Back in his talk radio hosting days, Jason Lewis criticized women who dress in "prostitute-like outfits" and "look like some slut."
We found no instance of Lewis' advocating the imposition of a mandatory (i.e., legislatively established) mode of dress for women.
In late July 2018, Facebook users circulated a meme bearing the image of U.S. Rep. Jason Lewis (R-Minnesota) with text stating that he had "called for a dress code for American women":
The meme referenced comments Lewis made in 2012, five years before he assumed office, when his primary occupation was hosting the syndicated talk radio program "The Jason Lewis Show." Those comments resurfaced on 18 July 2018, when CNN published excerpts from Lewis' former radio program (which ended in 2014) in the lead-up to Lewis's bid for reelection in the 2018 November midterms.
In recordings from March 2012 released by CNN, Lewis "repeatedly expressed disbelief that people could no longer refer to women as 'sluts'," even if those women were sexually active or dressed provocatively:
"Well, the thing is, can we call anybody a slut? This is what begs the question. Take "Sandra Fluke out of it, take Rush [Limbaugh] out of it for a moment ... Does a woman now have the right to behave — and I know there's a double standard between the way men chase women and running and running around — you know, I'm not going to get there, but you know what I'm talking about. But it used to be that women were held to a little bit of a higher standard. We required modesty from women. Now, are we beyond those days where a woman can behave as a slut, but you can't call her a slut?"
"Now Limbaugh's reasoning was, look, if you're demanding that the taxpayers pay for your contraception, you must use a lot of them and therefore, ergo, you're very sexually active and in the old days, what we used to call people who were in college or even graduate school who were sexually active, we called them sluts."
"But have we really got to the point where you can't refer to Madonna as a slut without being sued? I mean, Madonna has had a series of lovers, as have many in Hollywood. Now in the old days, what did we call this? Madonna dresses up in these sorts of prostitute-like outfits on stage, and she goes there and she sings and she shows half of her body. What did we call those people? 30 years ago? 40 years ago? 50 years ago?

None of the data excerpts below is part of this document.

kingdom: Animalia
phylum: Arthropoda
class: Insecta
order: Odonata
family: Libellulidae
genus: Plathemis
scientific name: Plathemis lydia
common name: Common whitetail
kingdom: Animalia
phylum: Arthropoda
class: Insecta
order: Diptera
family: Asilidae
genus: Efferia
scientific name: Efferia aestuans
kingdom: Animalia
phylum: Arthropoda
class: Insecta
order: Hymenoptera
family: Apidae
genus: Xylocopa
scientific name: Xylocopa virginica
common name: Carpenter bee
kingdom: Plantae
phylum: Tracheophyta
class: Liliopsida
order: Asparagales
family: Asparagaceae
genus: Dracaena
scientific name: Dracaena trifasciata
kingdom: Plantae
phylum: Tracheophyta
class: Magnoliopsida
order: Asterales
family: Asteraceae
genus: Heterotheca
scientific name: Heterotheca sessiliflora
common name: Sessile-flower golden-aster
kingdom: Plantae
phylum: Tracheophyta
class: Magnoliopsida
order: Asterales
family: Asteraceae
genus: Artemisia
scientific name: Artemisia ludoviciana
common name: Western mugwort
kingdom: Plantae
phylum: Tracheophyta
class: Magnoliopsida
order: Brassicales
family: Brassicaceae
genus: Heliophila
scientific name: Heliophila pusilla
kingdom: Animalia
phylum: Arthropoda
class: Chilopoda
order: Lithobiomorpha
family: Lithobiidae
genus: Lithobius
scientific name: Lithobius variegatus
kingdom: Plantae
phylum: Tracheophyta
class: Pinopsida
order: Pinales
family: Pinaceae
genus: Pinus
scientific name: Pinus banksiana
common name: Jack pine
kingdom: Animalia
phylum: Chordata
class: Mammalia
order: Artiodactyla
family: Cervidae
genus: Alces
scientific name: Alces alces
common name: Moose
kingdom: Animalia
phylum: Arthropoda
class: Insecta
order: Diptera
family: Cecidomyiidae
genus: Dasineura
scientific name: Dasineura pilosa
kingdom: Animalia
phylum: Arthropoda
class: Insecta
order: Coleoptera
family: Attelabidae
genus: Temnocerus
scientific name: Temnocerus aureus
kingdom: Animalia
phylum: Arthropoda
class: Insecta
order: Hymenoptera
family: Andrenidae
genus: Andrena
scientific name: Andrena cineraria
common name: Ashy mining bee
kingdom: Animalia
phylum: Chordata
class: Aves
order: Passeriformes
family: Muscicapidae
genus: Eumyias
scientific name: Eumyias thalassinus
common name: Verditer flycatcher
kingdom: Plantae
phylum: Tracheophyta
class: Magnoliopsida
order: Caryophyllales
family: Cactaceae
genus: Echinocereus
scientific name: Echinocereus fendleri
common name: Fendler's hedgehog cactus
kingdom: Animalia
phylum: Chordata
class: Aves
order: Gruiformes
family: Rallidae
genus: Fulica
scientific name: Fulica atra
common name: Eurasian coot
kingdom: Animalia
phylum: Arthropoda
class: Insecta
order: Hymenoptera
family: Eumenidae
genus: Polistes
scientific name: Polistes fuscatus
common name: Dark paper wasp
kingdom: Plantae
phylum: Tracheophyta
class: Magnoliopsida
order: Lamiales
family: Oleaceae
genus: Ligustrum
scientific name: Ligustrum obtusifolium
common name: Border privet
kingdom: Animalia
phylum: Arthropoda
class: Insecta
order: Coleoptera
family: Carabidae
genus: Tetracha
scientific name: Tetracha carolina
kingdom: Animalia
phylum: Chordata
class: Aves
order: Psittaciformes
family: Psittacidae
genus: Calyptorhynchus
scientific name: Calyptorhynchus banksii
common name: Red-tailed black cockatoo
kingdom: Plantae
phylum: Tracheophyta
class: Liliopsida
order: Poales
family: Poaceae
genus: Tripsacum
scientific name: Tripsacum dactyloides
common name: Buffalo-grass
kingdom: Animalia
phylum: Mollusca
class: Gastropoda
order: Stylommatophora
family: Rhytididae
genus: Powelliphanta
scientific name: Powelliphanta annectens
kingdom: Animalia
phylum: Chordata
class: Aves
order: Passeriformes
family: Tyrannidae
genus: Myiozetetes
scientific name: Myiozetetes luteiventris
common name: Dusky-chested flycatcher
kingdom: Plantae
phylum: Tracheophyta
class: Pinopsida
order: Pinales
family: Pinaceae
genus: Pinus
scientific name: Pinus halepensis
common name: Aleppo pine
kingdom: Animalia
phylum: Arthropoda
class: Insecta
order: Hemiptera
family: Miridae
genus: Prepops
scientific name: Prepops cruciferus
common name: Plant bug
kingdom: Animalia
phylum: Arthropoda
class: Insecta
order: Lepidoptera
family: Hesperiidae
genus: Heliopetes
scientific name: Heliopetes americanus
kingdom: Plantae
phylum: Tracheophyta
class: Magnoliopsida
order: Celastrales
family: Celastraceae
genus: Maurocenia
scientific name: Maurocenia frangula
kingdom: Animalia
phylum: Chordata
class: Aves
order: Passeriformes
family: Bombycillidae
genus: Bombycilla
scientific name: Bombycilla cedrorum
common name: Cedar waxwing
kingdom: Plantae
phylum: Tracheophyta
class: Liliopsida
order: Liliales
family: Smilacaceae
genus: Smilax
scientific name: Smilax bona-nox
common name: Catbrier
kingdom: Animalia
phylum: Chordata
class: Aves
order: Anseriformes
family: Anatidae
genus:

You can't do that today, it's too politically incorrect?"
Lewis was referring to a then-current controversy over comments made by fellow conservative radio host Rush Limbaugh, who had termed Sandra Fluke, then a law student at Georgetown University, a "slut" and a "prostitute" for speaking before a House committee in support of mandatory insurance coverage for contraceptives.
Although Lewis may have been, in a very broad sense, suggesting a "dress code" for women by criticizing figures such as Madonna for "running around [in] slutty outfits" and making statements such as "Only we can tell our young women, 'don't look like some slut and you won't get hit on,'" we found no instance of his advocating the imposition of a mandatory (i.e., legislatively established) mode of dress for women.
We reached out to Lewis's spokespeople and received no response, but Lewis campaign spokeswoman Becky Alery told CNN that Lewis's comments as a radio host were old news: "This has all been litigated before, and as Congressman Lewis has said time and time again, it was his job to be provocative while on the radio."